---- Task data
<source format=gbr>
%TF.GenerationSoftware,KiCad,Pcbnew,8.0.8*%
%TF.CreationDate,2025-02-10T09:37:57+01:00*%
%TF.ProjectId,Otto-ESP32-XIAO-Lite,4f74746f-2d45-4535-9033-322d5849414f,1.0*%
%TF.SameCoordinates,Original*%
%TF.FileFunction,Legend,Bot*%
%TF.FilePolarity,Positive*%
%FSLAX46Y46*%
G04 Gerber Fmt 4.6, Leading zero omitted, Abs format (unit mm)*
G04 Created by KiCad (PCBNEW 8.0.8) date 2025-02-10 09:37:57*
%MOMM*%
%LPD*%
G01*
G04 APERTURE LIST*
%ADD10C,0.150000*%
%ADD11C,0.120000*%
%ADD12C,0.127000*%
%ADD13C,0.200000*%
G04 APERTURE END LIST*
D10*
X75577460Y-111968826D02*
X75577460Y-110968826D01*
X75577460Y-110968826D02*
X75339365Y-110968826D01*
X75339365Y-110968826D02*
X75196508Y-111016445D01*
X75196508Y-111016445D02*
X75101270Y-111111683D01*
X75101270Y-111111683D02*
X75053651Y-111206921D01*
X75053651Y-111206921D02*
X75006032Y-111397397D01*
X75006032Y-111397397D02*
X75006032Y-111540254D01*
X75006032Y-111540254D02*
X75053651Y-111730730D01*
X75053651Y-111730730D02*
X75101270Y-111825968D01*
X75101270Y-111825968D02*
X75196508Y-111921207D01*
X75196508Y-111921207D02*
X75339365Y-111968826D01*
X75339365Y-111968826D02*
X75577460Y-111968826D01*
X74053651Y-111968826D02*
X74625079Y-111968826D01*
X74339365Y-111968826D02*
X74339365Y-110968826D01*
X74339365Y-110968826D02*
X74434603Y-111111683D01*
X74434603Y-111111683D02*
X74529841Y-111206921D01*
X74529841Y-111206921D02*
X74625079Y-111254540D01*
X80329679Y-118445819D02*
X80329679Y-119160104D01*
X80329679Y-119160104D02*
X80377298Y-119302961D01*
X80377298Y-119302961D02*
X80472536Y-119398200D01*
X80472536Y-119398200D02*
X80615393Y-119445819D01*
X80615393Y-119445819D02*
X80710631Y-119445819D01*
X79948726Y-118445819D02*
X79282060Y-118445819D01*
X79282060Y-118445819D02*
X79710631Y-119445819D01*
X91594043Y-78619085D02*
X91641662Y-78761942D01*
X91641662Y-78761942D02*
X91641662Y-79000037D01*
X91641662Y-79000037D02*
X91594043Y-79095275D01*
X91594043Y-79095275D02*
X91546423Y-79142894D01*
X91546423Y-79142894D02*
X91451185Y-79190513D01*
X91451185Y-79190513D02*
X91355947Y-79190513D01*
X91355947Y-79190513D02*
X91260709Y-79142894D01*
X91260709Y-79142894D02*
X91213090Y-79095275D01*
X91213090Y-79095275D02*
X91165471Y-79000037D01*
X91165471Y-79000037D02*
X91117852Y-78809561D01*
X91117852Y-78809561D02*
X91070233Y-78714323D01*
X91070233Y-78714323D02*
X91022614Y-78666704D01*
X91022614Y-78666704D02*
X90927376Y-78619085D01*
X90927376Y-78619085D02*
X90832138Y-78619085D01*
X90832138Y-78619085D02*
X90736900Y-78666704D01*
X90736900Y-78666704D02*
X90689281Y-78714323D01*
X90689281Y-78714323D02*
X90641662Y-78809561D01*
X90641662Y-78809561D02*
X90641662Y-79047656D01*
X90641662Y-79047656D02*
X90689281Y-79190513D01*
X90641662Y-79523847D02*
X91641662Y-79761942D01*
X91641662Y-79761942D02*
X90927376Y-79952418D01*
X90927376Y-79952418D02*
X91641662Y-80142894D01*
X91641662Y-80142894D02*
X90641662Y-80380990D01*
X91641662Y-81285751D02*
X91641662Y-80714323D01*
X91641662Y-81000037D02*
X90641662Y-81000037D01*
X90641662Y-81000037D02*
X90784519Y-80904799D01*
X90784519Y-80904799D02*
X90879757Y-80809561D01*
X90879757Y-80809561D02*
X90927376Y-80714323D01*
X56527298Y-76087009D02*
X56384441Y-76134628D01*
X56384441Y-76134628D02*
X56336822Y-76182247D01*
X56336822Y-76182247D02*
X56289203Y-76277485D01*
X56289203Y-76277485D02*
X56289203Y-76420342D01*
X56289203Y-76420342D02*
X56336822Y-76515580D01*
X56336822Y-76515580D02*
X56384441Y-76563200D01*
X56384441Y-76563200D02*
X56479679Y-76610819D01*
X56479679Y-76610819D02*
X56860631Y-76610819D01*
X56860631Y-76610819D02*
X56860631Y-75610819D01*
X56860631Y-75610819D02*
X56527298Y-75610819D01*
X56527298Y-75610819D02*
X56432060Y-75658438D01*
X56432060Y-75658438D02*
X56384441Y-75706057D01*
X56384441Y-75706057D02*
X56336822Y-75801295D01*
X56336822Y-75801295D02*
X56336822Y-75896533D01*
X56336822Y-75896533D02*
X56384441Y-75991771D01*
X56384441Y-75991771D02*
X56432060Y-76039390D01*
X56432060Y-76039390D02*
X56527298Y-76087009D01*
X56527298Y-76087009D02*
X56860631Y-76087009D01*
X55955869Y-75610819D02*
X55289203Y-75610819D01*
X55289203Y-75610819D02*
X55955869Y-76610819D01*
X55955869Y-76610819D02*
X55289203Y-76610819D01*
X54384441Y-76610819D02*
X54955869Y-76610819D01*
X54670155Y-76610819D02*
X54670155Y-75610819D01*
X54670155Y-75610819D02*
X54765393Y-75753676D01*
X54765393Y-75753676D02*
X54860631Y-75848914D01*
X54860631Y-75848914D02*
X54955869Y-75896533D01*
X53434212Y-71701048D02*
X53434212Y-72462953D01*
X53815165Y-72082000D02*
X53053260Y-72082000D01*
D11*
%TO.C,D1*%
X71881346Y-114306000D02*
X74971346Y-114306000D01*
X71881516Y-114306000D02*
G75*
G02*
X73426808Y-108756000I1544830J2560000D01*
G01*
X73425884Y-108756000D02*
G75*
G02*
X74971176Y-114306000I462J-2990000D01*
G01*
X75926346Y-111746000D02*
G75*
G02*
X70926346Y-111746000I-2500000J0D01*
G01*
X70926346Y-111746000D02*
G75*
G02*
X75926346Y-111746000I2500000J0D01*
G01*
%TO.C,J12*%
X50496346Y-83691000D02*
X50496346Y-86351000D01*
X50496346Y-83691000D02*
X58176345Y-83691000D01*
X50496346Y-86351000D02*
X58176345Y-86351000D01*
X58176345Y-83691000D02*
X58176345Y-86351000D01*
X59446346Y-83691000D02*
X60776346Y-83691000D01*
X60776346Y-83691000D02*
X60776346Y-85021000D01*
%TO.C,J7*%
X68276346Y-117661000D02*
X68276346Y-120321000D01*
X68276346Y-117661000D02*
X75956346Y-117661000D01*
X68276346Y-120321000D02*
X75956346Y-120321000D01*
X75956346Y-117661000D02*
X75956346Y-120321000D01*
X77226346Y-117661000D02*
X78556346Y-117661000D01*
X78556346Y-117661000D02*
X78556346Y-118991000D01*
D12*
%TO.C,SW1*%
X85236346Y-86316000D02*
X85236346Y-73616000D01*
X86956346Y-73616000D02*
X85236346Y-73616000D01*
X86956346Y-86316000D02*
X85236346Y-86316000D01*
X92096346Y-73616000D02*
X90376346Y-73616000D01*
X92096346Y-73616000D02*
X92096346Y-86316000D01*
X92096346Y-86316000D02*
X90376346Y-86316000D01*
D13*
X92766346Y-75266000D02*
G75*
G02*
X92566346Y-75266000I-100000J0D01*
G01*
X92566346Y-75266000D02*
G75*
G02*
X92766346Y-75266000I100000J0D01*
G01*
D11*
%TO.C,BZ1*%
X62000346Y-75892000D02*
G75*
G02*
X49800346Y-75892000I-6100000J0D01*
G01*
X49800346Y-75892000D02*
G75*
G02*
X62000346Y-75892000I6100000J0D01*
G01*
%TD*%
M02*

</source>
--------
---- Task data
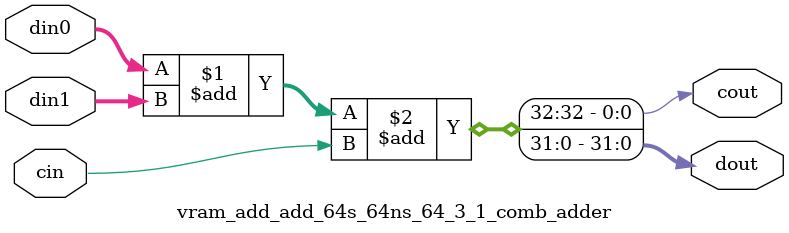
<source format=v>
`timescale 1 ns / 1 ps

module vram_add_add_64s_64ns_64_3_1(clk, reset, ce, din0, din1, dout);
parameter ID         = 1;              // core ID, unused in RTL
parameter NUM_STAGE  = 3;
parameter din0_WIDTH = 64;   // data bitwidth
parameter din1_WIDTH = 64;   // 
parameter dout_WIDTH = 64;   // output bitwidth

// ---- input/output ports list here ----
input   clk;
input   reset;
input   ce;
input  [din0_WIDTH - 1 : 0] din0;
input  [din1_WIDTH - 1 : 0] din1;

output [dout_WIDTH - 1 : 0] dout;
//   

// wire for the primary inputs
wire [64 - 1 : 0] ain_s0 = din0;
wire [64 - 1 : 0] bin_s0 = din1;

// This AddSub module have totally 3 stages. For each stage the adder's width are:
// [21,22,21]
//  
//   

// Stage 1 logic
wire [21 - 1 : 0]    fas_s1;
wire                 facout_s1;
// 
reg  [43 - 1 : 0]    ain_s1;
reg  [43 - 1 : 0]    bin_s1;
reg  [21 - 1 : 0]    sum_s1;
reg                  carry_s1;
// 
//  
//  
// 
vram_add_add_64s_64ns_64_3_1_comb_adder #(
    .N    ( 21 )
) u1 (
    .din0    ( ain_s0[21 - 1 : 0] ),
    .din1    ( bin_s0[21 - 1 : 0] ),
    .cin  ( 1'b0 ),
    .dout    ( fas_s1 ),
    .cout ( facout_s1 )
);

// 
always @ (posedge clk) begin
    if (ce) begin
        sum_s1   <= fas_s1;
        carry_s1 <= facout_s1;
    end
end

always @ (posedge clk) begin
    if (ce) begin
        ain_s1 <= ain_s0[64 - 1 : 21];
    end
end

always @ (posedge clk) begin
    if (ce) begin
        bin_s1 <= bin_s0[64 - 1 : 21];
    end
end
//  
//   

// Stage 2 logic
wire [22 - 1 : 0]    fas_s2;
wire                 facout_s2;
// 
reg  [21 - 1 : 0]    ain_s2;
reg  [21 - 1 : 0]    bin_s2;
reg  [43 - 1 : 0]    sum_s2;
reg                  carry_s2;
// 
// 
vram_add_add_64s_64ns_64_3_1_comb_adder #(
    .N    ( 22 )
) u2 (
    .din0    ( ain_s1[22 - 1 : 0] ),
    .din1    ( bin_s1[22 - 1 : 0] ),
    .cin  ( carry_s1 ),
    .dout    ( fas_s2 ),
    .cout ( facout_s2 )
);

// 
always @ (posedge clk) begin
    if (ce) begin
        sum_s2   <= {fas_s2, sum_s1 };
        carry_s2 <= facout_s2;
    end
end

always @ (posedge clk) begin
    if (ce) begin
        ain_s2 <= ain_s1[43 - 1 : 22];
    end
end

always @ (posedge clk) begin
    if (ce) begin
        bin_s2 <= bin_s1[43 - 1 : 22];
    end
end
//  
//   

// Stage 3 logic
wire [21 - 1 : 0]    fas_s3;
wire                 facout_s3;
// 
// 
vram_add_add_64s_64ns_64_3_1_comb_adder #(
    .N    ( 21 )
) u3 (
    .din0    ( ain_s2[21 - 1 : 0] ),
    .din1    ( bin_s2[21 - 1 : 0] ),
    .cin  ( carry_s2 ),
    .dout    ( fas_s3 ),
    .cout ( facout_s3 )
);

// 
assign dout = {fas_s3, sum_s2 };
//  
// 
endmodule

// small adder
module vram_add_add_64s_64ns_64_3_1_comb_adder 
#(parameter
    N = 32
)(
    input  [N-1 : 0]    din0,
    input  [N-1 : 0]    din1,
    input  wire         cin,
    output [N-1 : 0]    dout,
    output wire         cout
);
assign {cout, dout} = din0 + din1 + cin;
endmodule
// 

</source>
--------
---- Task data
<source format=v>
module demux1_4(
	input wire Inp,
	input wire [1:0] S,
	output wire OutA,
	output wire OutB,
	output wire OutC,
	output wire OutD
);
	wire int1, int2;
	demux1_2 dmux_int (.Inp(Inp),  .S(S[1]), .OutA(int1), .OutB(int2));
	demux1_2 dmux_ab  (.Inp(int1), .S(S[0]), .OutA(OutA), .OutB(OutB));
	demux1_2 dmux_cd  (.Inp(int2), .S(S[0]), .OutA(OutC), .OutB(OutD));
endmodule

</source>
--------
**Task objective**
Filter the records down to the lines that contain the string "APERTURE", and copy those lines.

**Task response**
G04 APERTURE LIST*
G04 APERTURE END LIST*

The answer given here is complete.